_Prompt_
From the entries below, please output exactly the lines starting at the one containing "Ev tekstili sektörü, estetiğin ve dokunsal" and ending at the one containing "ve genellikle hacimli ürünleri sıradan bir", both included.

Start of Data section

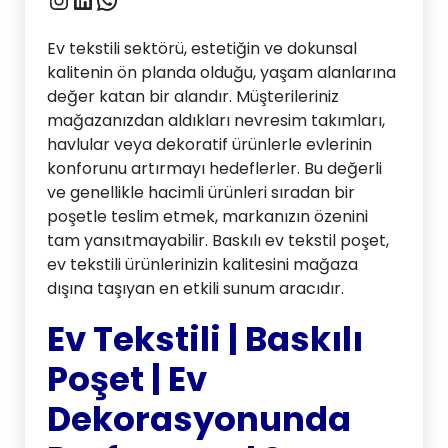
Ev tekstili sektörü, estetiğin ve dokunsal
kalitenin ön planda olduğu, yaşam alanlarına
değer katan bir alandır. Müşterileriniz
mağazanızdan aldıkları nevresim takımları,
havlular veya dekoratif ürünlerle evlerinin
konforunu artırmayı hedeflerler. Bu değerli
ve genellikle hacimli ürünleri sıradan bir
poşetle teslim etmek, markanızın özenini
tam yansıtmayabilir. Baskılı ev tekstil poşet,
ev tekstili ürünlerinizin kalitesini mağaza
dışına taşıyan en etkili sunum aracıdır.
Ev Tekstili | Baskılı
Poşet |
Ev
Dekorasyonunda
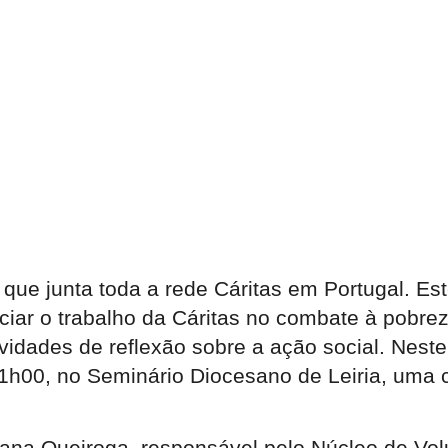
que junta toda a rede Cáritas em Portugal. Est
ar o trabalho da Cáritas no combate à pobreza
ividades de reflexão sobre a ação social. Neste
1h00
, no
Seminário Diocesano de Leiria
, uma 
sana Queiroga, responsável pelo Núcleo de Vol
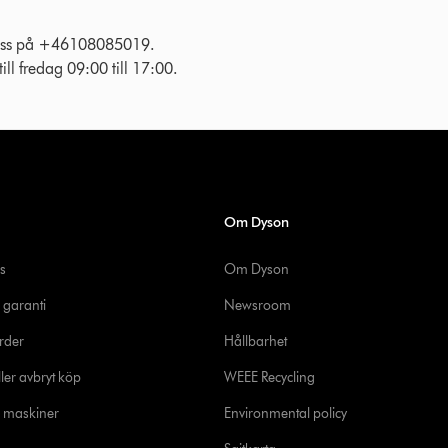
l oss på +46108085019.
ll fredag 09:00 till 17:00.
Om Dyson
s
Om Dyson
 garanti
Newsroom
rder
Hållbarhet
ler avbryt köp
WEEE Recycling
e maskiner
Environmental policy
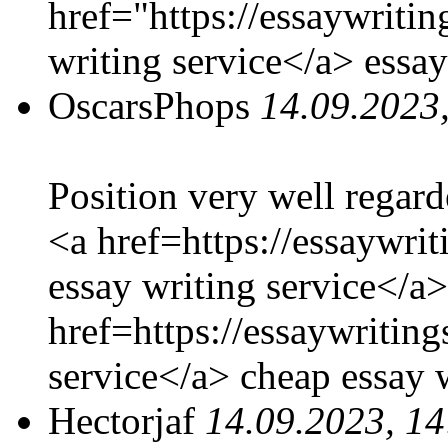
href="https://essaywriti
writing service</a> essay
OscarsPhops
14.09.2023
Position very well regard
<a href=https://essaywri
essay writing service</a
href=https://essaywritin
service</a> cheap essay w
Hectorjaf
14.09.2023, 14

End of Data section
Start of Data section

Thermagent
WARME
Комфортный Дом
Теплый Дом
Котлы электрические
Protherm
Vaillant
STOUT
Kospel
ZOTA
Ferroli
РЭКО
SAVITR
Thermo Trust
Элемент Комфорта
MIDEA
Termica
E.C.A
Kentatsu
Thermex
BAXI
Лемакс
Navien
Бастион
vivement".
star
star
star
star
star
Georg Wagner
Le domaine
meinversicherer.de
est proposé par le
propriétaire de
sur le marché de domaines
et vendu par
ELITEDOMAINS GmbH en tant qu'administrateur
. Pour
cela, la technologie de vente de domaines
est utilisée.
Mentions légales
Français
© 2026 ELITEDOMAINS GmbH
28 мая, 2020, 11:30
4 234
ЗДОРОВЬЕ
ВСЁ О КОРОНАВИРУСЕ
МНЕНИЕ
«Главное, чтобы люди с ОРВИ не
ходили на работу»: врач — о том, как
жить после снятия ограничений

End of Data section
Start of Data section

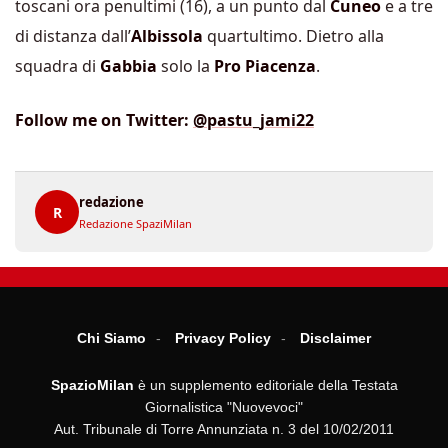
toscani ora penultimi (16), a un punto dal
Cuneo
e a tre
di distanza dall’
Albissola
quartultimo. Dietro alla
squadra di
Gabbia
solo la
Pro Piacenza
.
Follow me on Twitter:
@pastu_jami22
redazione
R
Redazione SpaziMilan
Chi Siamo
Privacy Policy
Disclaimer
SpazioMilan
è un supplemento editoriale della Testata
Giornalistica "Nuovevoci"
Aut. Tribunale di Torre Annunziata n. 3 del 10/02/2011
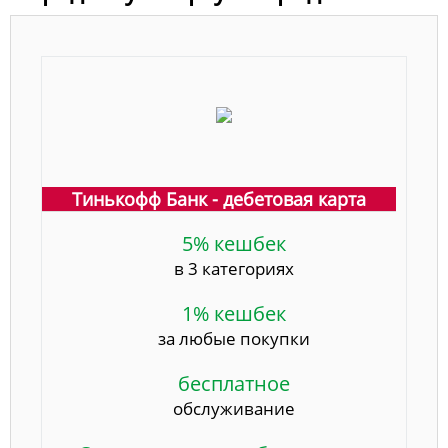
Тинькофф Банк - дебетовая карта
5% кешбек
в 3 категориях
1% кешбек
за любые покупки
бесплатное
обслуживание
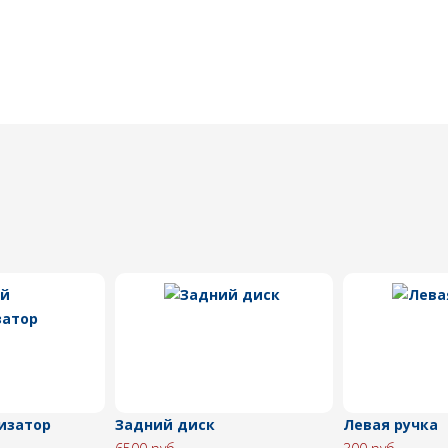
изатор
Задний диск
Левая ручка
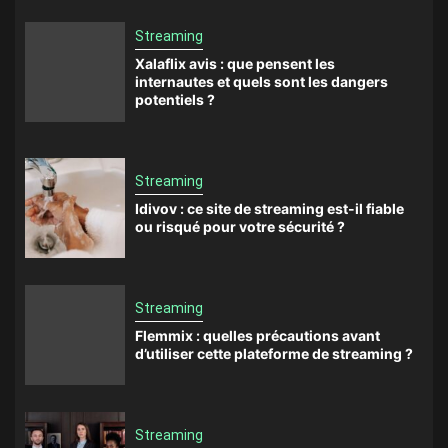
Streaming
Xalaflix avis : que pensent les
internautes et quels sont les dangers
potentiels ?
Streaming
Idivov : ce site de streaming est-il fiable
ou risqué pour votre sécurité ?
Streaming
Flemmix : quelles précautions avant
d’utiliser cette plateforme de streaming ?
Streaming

End of Data section

_Reply_
Ev tekstili sektörü, estetiğin ve dokunsal
kalitenin ön planda olduğu, yaşam alanlarına
değer katan bir alandır. Müşterileriniz
mağazanızdan aldıkları nevresim takımları,
havlular veya dekoratif ürünlerle evlerinin
konforunu artırmayı hedeflerler. Bu değerli
ve genellikle hacimli ürünleri sıradan bir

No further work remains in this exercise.